**Task details**
Your answer should be one number, the count of lines in the data that hold "solid".

****

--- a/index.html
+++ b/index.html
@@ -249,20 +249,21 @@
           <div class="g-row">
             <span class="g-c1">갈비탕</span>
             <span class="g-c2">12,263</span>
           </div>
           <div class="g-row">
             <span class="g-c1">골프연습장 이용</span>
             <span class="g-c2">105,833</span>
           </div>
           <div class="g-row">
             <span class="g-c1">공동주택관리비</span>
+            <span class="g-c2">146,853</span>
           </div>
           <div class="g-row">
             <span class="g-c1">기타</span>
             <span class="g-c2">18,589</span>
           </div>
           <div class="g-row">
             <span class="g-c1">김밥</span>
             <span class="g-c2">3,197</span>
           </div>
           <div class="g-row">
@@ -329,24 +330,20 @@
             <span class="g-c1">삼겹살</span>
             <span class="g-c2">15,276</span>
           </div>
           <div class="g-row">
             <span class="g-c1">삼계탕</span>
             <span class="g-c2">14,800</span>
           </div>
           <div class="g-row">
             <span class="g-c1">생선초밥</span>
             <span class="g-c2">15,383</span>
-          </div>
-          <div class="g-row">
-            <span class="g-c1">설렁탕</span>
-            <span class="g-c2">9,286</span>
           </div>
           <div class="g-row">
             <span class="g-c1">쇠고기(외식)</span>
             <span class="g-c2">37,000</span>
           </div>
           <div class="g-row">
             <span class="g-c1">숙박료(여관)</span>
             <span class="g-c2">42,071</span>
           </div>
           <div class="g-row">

****

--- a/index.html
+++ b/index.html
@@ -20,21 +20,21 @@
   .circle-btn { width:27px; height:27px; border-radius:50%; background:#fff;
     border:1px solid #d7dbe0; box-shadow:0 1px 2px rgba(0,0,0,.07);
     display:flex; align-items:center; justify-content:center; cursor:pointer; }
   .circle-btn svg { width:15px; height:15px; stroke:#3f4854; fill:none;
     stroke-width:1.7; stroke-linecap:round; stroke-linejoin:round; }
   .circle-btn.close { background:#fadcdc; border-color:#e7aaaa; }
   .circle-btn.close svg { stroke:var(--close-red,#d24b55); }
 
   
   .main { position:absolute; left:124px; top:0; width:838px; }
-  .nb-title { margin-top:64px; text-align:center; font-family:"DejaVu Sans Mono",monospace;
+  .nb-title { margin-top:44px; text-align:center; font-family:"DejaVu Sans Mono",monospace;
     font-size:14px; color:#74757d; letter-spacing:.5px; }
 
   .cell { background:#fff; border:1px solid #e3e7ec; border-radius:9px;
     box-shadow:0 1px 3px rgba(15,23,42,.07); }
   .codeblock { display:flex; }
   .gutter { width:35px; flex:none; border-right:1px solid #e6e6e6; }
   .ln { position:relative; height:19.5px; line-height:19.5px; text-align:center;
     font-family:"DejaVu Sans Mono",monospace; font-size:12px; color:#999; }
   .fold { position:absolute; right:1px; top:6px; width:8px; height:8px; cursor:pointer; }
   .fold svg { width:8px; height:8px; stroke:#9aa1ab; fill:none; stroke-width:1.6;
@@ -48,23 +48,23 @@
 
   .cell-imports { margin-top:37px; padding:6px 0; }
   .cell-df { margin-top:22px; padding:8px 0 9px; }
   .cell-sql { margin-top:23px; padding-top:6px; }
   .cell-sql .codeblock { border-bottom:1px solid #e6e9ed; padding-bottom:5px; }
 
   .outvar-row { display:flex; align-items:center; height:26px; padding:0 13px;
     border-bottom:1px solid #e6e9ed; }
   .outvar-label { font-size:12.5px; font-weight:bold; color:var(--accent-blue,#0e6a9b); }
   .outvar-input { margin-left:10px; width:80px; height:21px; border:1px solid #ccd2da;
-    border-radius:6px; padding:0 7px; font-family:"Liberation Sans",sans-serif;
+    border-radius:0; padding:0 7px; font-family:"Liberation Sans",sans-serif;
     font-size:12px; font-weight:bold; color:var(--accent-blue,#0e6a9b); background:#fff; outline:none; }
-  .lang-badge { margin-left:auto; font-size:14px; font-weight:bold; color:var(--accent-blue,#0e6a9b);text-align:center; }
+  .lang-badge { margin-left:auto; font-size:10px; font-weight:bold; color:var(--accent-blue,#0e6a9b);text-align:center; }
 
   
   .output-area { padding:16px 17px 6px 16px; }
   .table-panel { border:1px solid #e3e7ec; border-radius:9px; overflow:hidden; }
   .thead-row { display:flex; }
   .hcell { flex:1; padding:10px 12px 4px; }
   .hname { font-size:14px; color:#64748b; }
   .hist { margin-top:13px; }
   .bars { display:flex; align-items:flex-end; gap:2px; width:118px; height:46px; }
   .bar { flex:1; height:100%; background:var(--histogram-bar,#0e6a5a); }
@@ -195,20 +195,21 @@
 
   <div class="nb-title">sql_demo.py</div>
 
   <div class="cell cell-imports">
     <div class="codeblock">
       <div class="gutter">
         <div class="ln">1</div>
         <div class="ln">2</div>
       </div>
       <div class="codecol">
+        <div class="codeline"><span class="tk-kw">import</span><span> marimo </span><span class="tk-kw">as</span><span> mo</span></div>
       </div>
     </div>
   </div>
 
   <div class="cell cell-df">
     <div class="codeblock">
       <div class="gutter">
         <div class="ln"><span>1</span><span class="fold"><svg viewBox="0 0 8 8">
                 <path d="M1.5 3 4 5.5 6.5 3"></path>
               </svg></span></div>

****

**Written reply**
7